----- Document passage -----
By Andrea Gawrylewski, Chief Newsletter Editor, |
April 14, 2026
For decades, four big risks for heart disease have been the focus of cardiology: hypertension, smoking, high levels of “bad” LDL cholesterol and type 2 diabetes. But now, research is shifting to study the role of chronic inflammation. Chronic inflammation, or the prolonged and damaging state of immune system activation, may accelerate cardiovascular problems. In 2023, the FDA approved an existing drug for gout, colchicine, for the treatment of heart disease; a clinical trial showed that those who took it had 30 percent less chance of cardiac incidents, especially when combined with statins.
Why this matters: Nearly a quarter of people admitted to hospitals for heart attacks don’t have any of the four classic risk factors. In fact, a 2023 analysis found that hospitalized acute coronary patients without any of the four hazards were 57 percent more likely to die compared to those who had at least one. This medical mystery means that for more than 200,000 people who die of cardiac disease every year, doctors don’t know why.
How it works: Inflammation is the body’s built-in alarm system, and activates when the immune system senses that something untoward is happening. The body recruits immune cells to the scene, where they launch an all-out attack against any unwelcome intruders and cells they’ve infected. Sometimes this process doesn’t wane or shut off and starts harming the body’s healthy tissues. Doctors measure someone’s level of inflammation by blood levels of C-reactive protein, which is a molecule that signals inflammation.
Cholesterol, a fatty compound produced primarily in the liver (above), can form jagged, needlelike crystals that tear artery walls and trigger an inflammatory reaction, blocking the flow of blood. Steve Gschmeissner/Science Source
New treatments: Colchicine, a treatment for gout, reduces inflammation, but is not without its skeptics (results of several clinical trials have been mixed). And several other trials are underway to test if blocking other immune system responses that drive inflammation can improve heart outcomes. One is a treatment that stymies interleukin-6, another of the immune system’s chemical messengers which can drive harmful vascular processes.
----- Dataset -----
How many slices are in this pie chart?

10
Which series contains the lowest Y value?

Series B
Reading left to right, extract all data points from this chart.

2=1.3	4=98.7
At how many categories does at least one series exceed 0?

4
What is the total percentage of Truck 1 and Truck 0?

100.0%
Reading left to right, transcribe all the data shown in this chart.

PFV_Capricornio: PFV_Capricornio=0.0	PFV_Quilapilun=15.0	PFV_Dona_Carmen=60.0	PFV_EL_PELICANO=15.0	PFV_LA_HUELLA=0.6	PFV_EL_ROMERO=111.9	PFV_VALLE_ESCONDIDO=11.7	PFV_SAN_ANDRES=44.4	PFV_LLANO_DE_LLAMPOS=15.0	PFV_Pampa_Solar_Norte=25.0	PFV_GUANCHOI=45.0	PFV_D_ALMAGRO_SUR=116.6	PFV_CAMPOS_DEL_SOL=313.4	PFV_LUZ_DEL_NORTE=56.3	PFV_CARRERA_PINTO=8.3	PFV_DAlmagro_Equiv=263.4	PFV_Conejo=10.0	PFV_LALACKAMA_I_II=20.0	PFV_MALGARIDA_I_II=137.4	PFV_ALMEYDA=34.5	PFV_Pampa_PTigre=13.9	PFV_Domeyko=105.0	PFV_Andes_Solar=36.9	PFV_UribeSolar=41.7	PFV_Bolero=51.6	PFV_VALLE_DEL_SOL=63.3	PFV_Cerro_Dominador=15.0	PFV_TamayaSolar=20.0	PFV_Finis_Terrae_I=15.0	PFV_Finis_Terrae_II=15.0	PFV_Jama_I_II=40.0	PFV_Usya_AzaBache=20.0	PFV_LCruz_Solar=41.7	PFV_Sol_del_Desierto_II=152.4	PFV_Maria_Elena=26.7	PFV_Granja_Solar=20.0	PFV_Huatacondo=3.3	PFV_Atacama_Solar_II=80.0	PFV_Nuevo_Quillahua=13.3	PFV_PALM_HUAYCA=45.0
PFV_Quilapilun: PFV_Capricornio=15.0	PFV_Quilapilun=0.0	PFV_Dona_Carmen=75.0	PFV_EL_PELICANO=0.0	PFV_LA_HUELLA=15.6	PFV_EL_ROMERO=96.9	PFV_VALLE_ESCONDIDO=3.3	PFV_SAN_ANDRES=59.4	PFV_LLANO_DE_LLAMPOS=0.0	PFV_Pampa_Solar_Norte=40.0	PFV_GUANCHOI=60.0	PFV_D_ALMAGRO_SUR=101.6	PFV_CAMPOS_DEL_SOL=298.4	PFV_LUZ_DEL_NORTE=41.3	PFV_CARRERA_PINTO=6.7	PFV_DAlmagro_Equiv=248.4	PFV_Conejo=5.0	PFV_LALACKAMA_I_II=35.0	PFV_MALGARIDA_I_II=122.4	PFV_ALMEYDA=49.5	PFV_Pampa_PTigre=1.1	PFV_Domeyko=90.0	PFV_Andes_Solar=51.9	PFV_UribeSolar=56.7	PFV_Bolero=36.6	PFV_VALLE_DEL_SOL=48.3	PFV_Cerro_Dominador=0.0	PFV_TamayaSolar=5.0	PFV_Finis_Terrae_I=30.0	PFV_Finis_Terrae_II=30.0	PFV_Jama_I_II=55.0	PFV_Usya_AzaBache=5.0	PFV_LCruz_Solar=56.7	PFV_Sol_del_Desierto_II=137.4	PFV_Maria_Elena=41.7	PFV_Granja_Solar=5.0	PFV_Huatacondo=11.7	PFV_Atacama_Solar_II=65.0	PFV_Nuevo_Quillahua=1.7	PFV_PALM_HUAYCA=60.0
-----
_Tasks to complete:_
a: According to the heart disease article, how much less chance of cardiac incidents did people taking colchicine have in the clinical trial?
b: Does each statement agree with the heart disease article? Answer yes or no for each, and quote the words from the article that decide it.
(i) Colchicine was an existing drug for gout before the FDA approved it for heart disease.
(ii) Doctors gauge a person's level of inflammation by blood levels of interleukin-6.
(iii) Nearly half of people hospitalized for heart attacks have none of the four classic risk factors.
The items have no connection to the heart disease article.

_Exercise results:_
a: They had 30 percent less chance of cardiac incidents.

b:
(i) Yes: "the FDA approved an existing drug for gout, colchicine, for the treatment of heart disease"
(ii) No: "Doctors measure someone’s level of inflammation by blood levels of C-reactive protein"
(iii) No: "Nearly a quarter of people admitted to hospitals for heart attacks don’t have any of the four classic risk factors"